== COLLECTED DATA ==
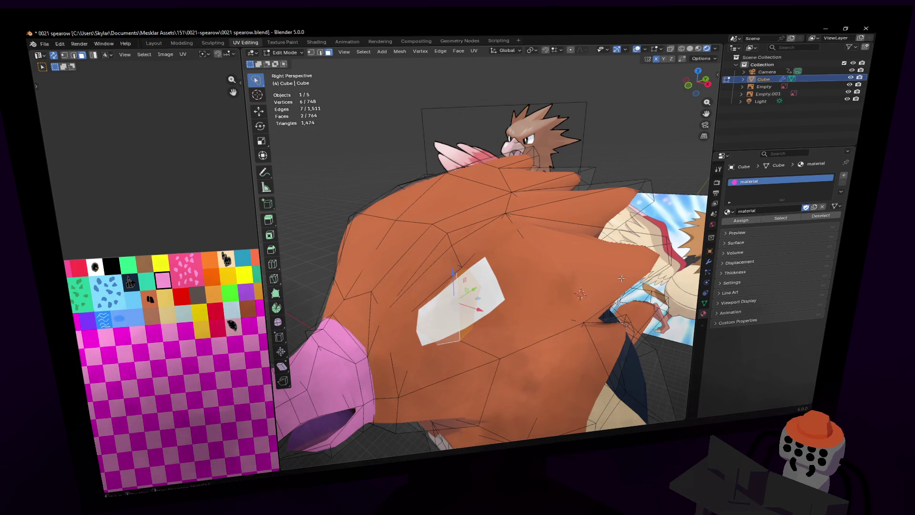
key(shift+grave)
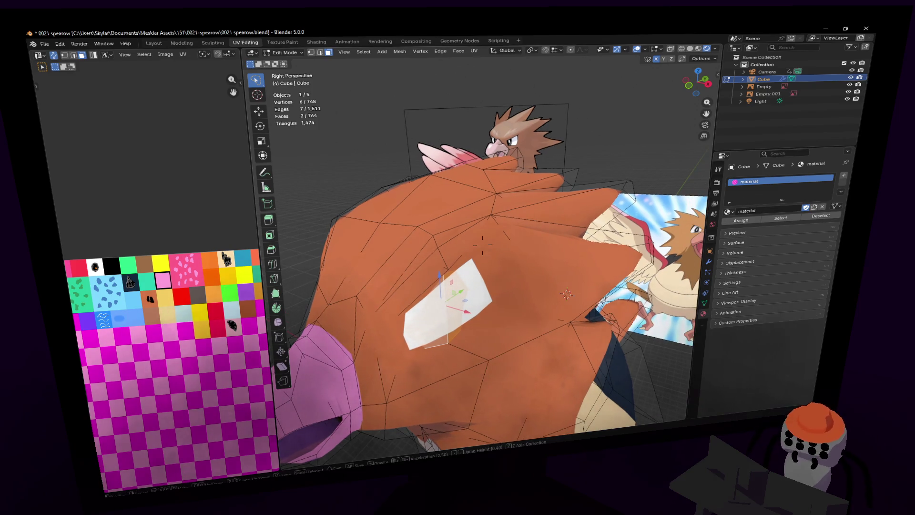
key(s)
click(626, 181)
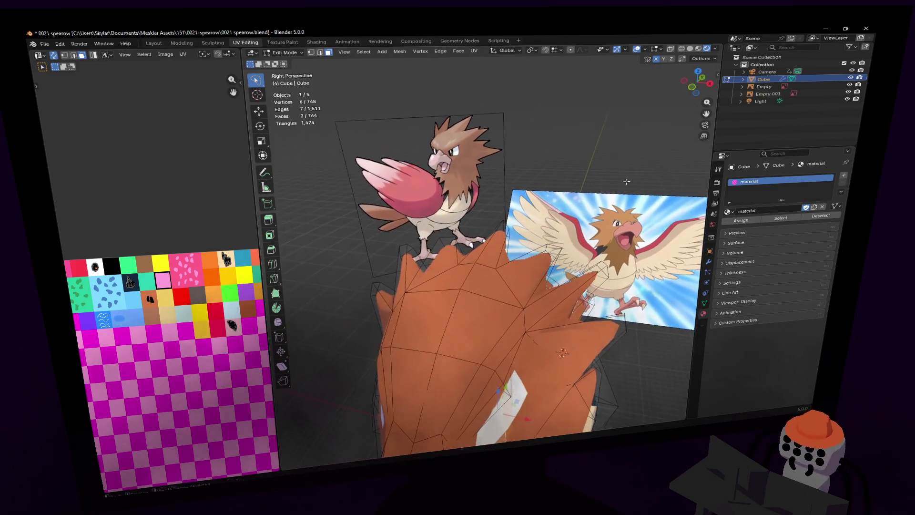
scroll(636, 189, up, 3)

== TRY IT ==
Without the pictures, repeat the listing word for word.

== WRITTEN SOLUTION ==
key(shift+grave)
key(s)
click(626, 181)
scroll(636, 189, up, 3)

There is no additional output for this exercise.